Kto pamięta jeszcze czasy, gdy wraz z premierami coraz to lepszych gier trzeba było inwestować w więcej pamięci i bardziej zaawansowaną grafikę w domowym komputerze? Teraz za ulepszanie grafiki wzięli się producenci samochodów. I korzystają z rozwiązań Nvidii, która komputerowym graczom znana jest m.in. z układów graficznych GeForce. I zaczynają się też tym chwalić. Jest czym?
Lepsza grafika? Po co?Przede wszystkim do wyświetlania map bogatszych o szczegóły terenu, wielopasmowe drogi, widoki skrzyżowań, znaki drogowe i wiele innych. Ale to nie wszystko: liczy się również płynne wyświetlanie mapy, by wraz z postępem jazdy nie było szarpania ani przerywania. Podobnie w trakcie przeglądania mapy. A nawigacja to dopiero początek. Możliwości zaawansowanych układów graficznych wykorzystuje się jeszcze do innych funkcji.
W samochodach pojawiają się także coraz większe ekrany a wraz z nimi zupełnie nowe menu z efektownymi animacjami. O ile animacje to jedynie gadżet o tyle wyświetlacz, który zastępuje tradycyjne zegary to już niezbędne narzędzie w samochodzie. I również w tym przypadku wymagane jest sprawne i płynne wyświetlanie wszelkich informacji. Wszelkie opóźnienia dotyczące wyświetlania prędkości czy obrotów silnika nie powinny mieć miejsca.
Zaawansowane sterowanieGrafika to jednak początek. Nowoczesne moduły z mocnymi procesorami wykorzystuje się także do innych systemów samochodu. Wydajny układ wykorzystywany jest także do obsługi kamer wysokiej rozdzielczości, które przydają się do systemów wykrywania znaków drogowych, opuszczania pasa ruchu, asystenta parkowania czy wspomagania podczas nocnej jazdy. Większa moc obliczeniowa przyda się również do systemu rozpoznawania mowy, czyli głosowego sterowania w samochodzie. Ponadto układ może wspomagać pracę systemu rozrywki pokładzie (wyświetlanie filmów w wyższej rozdzielczości, łączność Wi-Fi na pokładzie samochodu, dźwięk wielokanałowy kina samochodowego). Wraz z rozwojem aplikacji internetowych wymagania będą rosły.

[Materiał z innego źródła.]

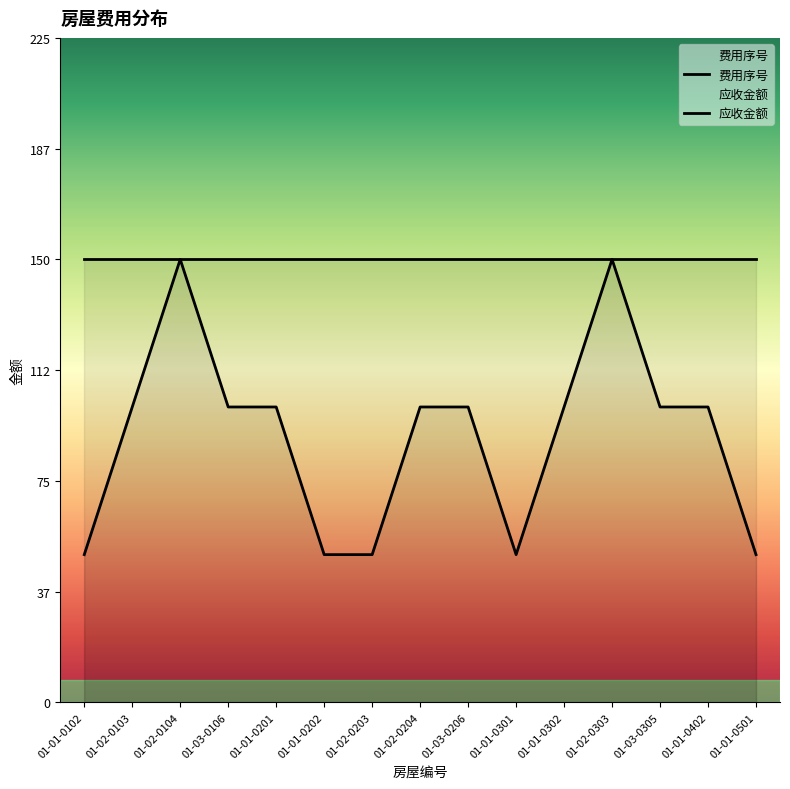

Where does the data first go above 100?

01-02-0104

Kto stosuje mocniejsze układy?Lista stale się wydłuża. W przypadku Nvidii na liście klientów są takie marki jak Aston Martin, Audi, Bentley, BMW, Lamborghini, Rolls Royce, Skoda, Tesla i Volkswagen. Wcale to jednak nie znaczy, że inne marki nie stosują równie zaawansowanych rozwiązań. Nie wszyscy jeszcze się tym chwalą. Do czasu.
Większa moc, więcej rdzeniPrzed nami prawdziwy wyścig zbrojeń. Już teraz producenci samochodów używają modułów takich Nvidia VCM, które są wyposażone w wielordzeniowy procesor (czterordzeniowy Tegra 3). Oczywiście nie jest sztuką zastosowanie najmocniejszego układu jaki jest dostępny na rynku (wystarczy spojrzeć choćby na wyścig producentów smartfonów). Sztuką jest sensowny kompromis: wystarczająco mocny układ, który jednocześnie odznacza się jak najniższym zużyciem energii. Zużycie energii jest bowiem coraz istotniejsze w samochodach: szczególnie elektrycznych. Stąd nawet takie rozwiązania jak oszczędny tryb gotowości, skracanie czasu reakcji na dotyk czy zachowanie najwyższej jakości obrazu przy jednoczesnym zredukowaniu intensywności podświetlenia może mieć przełożenie na zasięg samochodu. Niewielkie, ale jednak. Niewykluczone zatem, że wraz z kolejnymi generacjami samochodów zaczną się pojawiać dodatkowe dane techniczne: parametry procesora i układu do systemu multimedialnego.